Must focus on making missiles for all platforms: Saraswat
India must focus on making missiles adaptable for all three armed services and reducing dependence on other countries for electronic missile components, Defence Minister`s Scientific Advisor VK Saraswat said.
Bangalore: India must focus on making
missiles adaptable for all three armed services and reducing
dependence on other countries for electronic missile
components, Defence Minister`s Scientific Advisor V K Saraswat
said on Saturday.
"Besides focussing on making missiles adaptable for the
services, dependence should be reduced on foreign countries
for electronic components of missiles which are now imported
as it is not cost effective to manufacture them here," he said
at the fifth Air Chief Marshal L M Katre Memorial Lecture
Saraswat said India`s recent successful Ballistic Missile
Defence test, capable of intercepting and destroying incoming
missiles, would challenge the South Asian strategic stability.

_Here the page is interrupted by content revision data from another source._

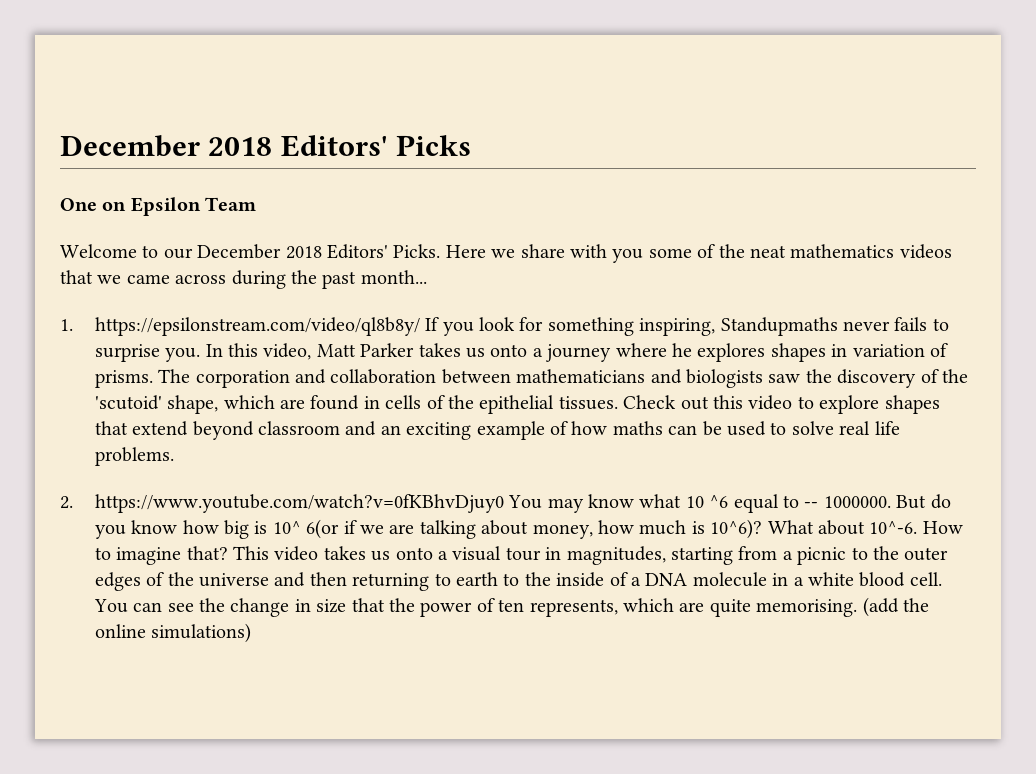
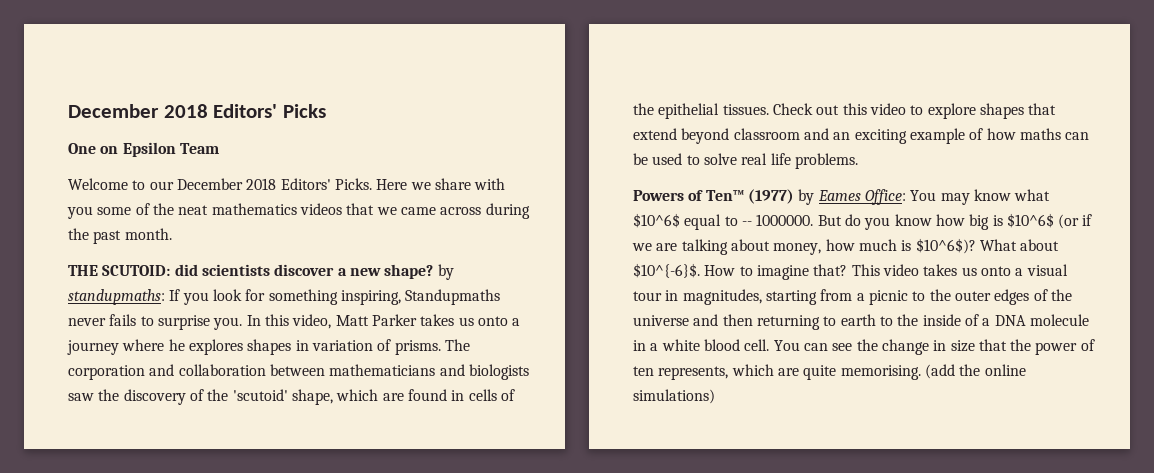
[360,270,427,284] [60,317,420,336] month... // 1. https://epsilonstream.com/video/ql8b8y/ -> [124,228,172,240] [68,264,454,280] [68,289,165,305] month. // THE SCUTOID: did scientists discover a new shape? by standupmaths:
[60,494,504,513] 2. https://www.youtube.com/watch?v=0fKBhvDjuy0 -> [633,189,906,205] Powers of Ten™ (1977) by Eames Office:
[685,495,729,508] 10 ^6 -> [633,213,680,228] $10^6$
[272,519,340,539] 10^ 6(or -> [1006,213,1080,229] $10^6$ (or
[710,519,763,539] 10^6)? -> [915,238,976,254] $10^6$)?
[869,521,918,534] 10^-6. -> [633,263,700,278] $10^{-6}$.

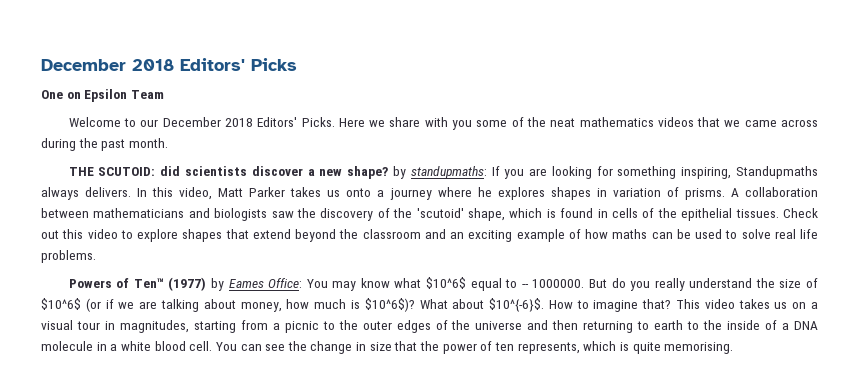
[212,289,242,301] look -> [529,166,592,179] are looking
[68,314,243,330] never fails to surprise you. -> [41,187,132,200] always delivers.
[444,339,470,351] [68,364,175,380] The corporation and -> [730,188,739,197] A
[382,393,404,401] are -> [546,209,556,218] is
(730, 136) none -> [339,229,359,239] the
[894,214,1003,230] know how big is -> [654,278,818,291] really understand the size of
[980,266,1011,276] onto -> [792,302,807,309] on
[777,368,799,376] are -> [619,342,629,351] is
[924,364,1026,379] [633,389,715,404] (add the online simulations) -> (734, 348) none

As there are diversification of threats and limited response
options, BMD adds value to complexity of the region, he said.
India acquired BMD with technological aid of USA and
Israel. It has a two-tiered system - Prithvi Air Defence for
high altitude interception and Advanced Air Defence for lower
altitude interception. PAD missiles are for intercepting
ballistic missiles at altitudes between 50-80 km and the
Advanced Air Defence missile is for destroying them at heights
ranging 15-30 km.
India’s future plans include two new anti-ballistic
missiles that can intercept Inter Continental Ballistic
Missiles --Advanced Defence (AD-1 and AD-2) capable of
intercepting and destroying a missile at a range of around
5,000 km, he said.
Saraswat, also DRDO Director General, said India is
developing lasers and an exo-atmospheric kill vehicle (MIRV or
Multiple Kill Vehicles) that can be combined to produce a
weapon to destroy enemy satellites and that work is going on
as part of ballistic missile defence program by 2014.
Saraswat also highlighted the need to focus on
miniaturisation for missiles.
On Unmanned Aerial Vehicles, which is going to be the
mainstay of the Indian aerospace programme, he said "we need
to build different kinds of payloads which are miniaturised".
"Having our own indigenous AWACS (Airborne Warning and
Control Systems) is going to be the next step in our defence
program," Saraswat said.
Other programmes on the agenda include Unmanned Combat
Aerial Vehicle which could be powered by indigenous Kaveri
engine, nano techonology for aeronautical materials and solar-
powered aircraft as we move towards "green aviation", he said.
The challenges India faces in developing future aerospace
technologies are in human resources, design capability,
infrastructure, material and sensor technologies and mission
mode project management, he said.
"We need to work on technology assessment, go for limited
acquisitions through offset programmes, have international
collaborations with countries having complex skills and
establish Centres of Excellence in core technologies", he said.